ClustalW with the default parameters was used for Multiple WRKY sequences alignments between ginseng and other species. The IQ-TREE was utilized by using the Maximum Likelihood approach based on the LG+I+G model [73] to establish the ginseng WRKY phylogenetic tree, and the nodes were tested by bootstrap analysis with 1000 replicates. For WRKYs phylogenetic tree between different species, MEGAX was used to make the tree by using the Neighbour-joining approach and 1000 bootstrap replications. The further annotation of the phylogenetic tree result was processed by iTOL (http://itol.embl.de).

Conserved motifs and gene structure analysis

The gene structure was abstracted from the ginseng genome annotation file (http://ginsengdb.snu.ac.kr/). TBtools 1.053 was employed to demonstrate the gene structure [74]. The conserved motifs of PgWRKYs were identified by using MEME local software (version 4.12.0) in Linux with the following parameters: maximum of 10 misfits and an optimum motif width of 6 - 100 amino acid residues. In addition, theoretical isoelectric point (pI) along with the molecular weight (MW) of PgWRKY proteins were predicted by the online Sequence Manipulation Suite (http://www.detaibio.com/sms2/reference.html) [75].

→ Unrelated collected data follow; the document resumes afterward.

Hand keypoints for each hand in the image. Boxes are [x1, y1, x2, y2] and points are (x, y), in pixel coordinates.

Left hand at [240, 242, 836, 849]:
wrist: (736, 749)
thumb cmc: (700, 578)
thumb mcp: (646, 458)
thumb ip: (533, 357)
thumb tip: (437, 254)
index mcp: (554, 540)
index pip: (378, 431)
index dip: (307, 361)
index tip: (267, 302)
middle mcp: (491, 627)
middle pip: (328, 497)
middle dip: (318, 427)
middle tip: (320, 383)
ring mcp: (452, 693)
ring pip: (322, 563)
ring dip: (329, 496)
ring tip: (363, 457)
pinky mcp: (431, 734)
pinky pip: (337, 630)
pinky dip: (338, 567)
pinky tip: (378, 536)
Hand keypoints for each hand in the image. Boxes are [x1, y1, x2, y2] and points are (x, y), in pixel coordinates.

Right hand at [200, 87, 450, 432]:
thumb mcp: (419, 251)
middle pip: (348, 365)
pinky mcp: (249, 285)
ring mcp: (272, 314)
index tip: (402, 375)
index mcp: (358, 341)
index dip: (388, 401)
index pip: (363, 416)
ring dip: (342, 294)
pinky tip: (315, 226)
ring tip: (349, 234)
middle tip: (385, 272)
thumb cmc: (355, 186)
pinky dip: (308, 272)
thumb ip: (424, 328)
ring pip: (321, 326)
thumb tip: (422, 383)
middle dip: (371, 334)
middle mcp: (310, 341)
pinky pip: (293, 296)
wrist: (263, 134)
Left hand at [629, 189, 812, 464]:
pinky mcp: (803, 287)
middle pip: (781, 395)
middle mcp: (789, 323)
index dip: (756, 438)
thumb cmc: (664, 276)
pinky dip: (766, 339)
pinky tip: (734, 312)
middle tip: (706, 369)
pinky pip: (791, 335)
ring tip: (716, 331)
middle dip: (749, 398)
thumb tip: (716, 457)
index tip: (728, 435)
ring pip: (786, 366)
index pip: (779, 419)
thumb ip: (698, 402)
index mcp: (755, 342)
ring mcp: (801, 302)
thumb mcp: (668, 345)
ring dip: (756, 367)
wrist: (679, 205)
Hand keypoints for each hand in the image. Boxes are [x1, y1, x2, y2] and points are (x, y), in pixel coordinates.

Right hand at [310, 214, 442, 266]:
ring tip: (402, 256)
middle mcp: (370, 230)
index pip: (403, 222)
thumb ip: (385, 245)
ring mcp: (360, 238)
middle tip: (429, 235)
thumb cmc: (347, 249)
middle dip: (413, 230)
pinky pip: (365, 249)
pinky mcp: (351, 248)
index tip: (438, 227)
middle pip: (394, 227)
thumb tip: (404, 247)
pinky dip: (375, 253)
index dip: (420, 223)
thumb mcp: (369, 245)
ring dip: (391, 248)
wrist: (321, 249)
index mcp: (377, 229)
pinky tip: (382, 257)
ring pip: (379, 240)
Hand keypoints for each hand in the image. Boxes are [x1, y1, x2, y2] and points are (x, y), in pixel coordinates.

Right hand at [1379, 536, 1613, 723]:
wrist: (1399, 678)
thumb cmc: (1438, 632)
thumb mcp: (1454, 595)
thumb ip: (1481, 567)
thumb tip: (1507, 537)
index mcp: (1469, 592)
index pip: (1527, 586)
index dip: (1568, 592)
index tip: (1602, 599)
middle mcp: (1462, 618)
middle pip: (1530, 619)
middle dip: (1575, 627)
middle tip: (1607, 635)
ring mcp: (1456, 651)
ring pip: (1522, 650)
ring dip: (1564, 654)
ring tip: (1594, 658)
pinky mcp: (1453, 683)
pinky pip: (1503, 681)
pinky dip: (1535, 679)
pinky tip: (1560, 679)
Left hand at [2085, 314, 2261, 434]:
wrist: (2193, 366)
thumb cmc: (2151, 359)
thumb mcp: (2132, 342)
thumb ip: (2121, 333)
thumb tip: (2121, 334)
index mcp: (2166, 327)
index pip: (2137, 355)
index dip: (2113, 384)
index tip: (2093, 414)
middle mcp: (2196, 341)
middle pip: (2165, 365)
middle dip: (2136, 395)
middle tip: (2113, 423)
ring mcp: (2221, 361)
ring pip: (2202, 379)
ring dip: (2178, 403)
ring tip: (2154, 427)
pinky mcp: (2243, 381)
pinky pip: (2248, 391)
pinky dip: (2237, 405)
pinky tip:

PgWRKY gene expression analysis

For analyzing gene expression among the different tissues and the response for different abiotic treatment. 14 RNA-Seq datasets of different tissues from NCBI (accession number PRJNA302556) and 15 RNA-Seq datasets for abiotic treatment ( No.24-38 in ginseng transcriptome data resource, http://ginsengdb.snu.ac.kr/ transcriptome.php ) from Ginseng Genome Data Resource ( http://ginsengdb.snu.ac.kr/ ) were retrieved. The clean reads were aligned to the ginseng genome with Hisat2 software. Cufflinks along with Cuffmerge were used to assemble and calculate the expression value for each transcript. The fragments per kilobase of exon per million mapped reads (FRKM) method were used to identify differentially expressed genes (DEGs) among the different samples [76]. The R package “Hmisc” was employed to compute the Pearson’s correlation between the ginsenoside pathway genes and PgWRKYs in the 14 RNA-Seq tissues expression datasets. The abiotic treatment mothed was like this, the one-year-old ginseng was inoculated with 100 mM NaCl solution for 24 h for salt stress; maintained at 4 °C for 24 h for cold treatment, removed from the soil and air-dried on 3MM paper for 24 h for drought treatment and treated with 30 (±1)°C for one week and three weeks for heat treatment [30].